Tuesday, July 21 , 6:30 p.m.-8:30 p.m. - Art in the Face of War

Eight World War II artists/veterans recount their service experience and their use of art for journalism, as a tactical tool and to preserve their own sanity.  Having served in all theaters of operation and in all branches of the U.S. military, including the once-secret Army division known as The Deception Corps, their powerful imagery (some done on the spot, some done years later from haunting memories) will enlighten, challenge, even amuse, showing that war is hell but that creativity can exist in the face of destruction.

 

Tuesday, August 18 , 6:30 p.m.-8:30 p.m. - War Dogs: A Soldier’s Best Friend

War Dogs recounts the great untold story of the Vietnam War.
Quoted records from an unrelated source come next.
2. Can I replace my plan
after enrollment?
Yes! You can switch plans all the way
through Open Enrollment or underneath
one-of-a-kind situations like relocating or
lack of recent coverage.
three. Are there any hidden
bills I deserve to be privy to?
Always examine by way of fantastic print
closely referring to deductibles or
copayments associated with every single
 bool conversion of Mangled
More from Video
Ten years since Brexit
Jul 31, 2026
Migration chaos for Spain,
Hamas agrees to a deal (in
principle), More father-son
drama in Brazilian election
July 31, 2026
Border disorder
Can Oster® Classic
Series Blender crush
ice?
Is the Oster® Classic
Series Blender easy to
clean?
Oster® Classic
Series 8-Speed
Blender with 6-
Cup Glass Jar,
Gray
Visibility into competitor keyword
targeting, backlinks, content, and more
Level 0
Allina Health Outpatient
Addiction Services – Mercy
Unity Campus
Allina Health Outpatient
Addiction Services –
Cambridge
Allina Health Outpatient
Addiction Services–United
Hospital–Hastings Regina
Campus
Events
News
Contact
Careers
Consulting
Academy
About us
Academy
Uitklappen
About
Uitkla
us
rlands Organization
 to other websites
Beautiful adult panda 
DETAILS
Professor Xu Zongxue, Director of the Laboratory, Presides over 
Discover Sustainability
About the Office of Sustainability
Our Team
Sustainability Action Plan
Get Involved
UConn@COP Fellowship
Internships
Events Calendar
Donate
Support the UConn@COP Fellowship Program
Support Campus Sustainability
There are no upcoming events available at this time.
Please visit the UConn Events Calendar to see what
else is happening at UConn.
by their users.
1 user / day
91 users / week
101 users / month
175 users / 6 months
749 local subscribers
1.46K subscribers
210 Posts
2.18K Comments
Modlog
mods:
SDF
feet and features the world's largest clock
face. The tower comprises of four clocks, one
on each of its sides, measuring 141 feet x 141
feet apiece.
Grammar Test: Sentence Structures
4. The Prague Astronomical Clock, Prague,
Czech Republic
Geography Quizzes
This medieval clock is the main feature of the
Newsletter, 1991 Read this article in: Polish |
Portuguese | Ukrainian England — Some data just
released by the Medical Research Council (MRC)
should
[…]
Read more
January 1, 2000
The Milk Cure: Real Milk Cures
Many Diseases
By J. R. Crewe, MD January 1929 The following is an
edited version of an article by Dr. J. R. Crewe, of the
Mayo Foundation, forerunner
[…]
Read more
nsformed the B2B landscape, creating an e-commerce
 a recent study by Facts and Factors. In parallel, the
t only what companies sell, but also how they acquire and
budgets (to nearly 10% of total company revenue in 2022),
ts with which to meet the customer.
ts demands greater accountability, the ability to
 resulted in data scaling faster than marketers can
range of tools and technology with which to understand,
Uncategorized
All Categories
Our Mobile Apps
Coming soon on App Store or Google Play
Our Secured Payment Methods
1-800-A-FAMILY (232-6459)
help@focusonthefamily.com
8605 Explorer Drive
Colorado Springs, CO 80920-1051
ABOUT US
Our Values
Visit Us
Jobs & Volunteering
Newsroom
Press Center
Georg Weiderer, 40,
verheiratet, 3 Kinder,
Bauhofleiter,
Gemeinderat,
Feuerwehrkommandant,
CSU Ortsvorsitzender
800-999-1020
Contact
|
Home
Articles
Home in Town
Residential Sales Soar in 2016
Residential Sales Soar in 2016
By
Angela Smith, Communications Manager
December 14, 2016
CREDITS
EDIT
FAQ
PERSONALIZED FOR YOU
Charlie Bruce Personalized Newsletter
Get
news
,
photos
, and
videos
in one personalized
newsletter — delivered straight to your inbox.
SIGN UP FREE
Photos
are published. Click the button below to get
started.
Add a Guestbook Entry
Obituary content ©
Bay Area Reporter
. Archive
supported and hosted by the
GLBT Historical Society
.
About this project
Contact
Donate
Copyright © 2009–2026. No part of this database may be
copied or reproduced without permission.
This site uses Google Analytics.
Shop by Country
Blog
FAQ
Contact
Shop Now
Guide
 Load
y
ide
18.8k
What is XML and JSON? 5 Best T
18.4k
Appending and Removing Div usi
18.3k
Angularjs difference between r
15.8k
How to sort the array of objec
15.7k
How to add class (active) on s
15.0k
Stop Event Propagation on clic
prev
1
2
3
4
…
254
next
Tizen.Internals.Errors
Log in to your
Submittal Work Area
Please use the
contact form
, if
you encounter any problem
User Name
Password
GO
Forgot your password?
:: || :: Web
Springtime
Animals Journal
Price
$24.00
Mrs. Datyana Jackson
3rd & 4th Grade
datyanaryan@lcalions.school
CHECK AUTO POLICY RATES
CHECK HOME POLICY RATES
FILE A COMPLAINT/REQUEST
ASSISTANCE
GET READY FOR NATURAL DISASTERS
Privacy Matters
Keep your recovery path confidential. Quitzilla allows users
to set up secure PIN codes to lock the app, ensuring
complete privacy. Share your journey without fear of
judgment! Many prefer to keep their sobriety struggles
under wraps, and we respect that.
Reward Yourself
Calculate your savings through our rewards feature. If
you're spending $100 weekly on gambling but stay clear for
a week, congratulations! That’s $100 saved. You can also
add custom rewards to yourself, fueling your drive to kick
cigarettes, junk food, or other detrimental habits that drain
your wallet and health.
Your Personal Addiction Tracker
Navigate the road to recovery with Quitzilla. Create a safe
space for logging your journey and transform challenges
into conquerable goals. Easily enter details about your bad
Witness the emotionally powerful, real-life story of several thousand courageous dogs that fought with allied soldiers and saved countless lives. Utilizing never-before-seen archival footage, private home movies and filmed dramatic reenactment, journey with the War Dogs and their handlers into some of the fiercest fighting ever caught on camera. Under the harshest conditions, see the bond of man and dog reach emotional heights that arise above the cruelty of war.

 

Tuesday, September 15 , 6:30 p.m.-8:30 p.m. - Thirteen Hours That Saved Britain

The odds seemed insurmountable. In the heat of World War II, Germany was operating at the peak of its powers and seizing control of huge portions of the European landscape. But on September 15, 1940, the German army came face to face with a foe they had clearly underestimated. It was a bloody battle fought entirely in the skies over Britain, and it led to Hitler's first major defeat. Using archived footage and cinematic recreations, as well as interviews with dozens of eyewitness and pilots who fought on the frontline,"13 Hours that Saved Britain" recounts this.

 

Tuesday, October 20 , 6:30 p.m.-8:30 p.m. - Rebel: Loreta Velazquez, Secret Soldier of the American Civil War

At the outbreak of the Civil War, a teenager from New Orleans headed to the front lines. Under the alias Harry T. Buford, he fought at First Bull Run, was wounded at Shiloh, and served as a Confederate spy. But Buford harbored a secret – he was really Loreta Velazquez, a Cuban immigrant from New Orleans. By 1863, Velazquez was spying for the Union. She scandalized America when she revealed her story in her 1876 memoir, The Woman in Battle. Attacked for her criticism of the war, Velazquez was dismissed as a hoax for 150 years. But evidence confirms she existed, one of over 1,000 women soldiers who served in the Civil War.  Actors and historians bring Velazquez' story to life in this documentary. 

 

 

Tuesday, November 17 , 6:30 p.m.-8:30 p.m. - The American St. Nick

World War II exacted a heavy toll on the people of Wiltz, Luxembourg. Occupied by German forces for four years, the town was subject to the whims of Nazi leadership: streets were renamed, the native language was banned, religious freedoms were curtailed, and Saint Nicolas Day was outlawed. This documentary chronicles a day at the height of the war when the battle-weary 28th Infantry Division of the American Army returned hope and joy to the children and people of this war-torn town. On Dec. 5, 1944, American soldiers, put their guns down for one day and organized a party celebrating the town's centuries-old Saint Nick tradition, creating a tradition that continues to this day.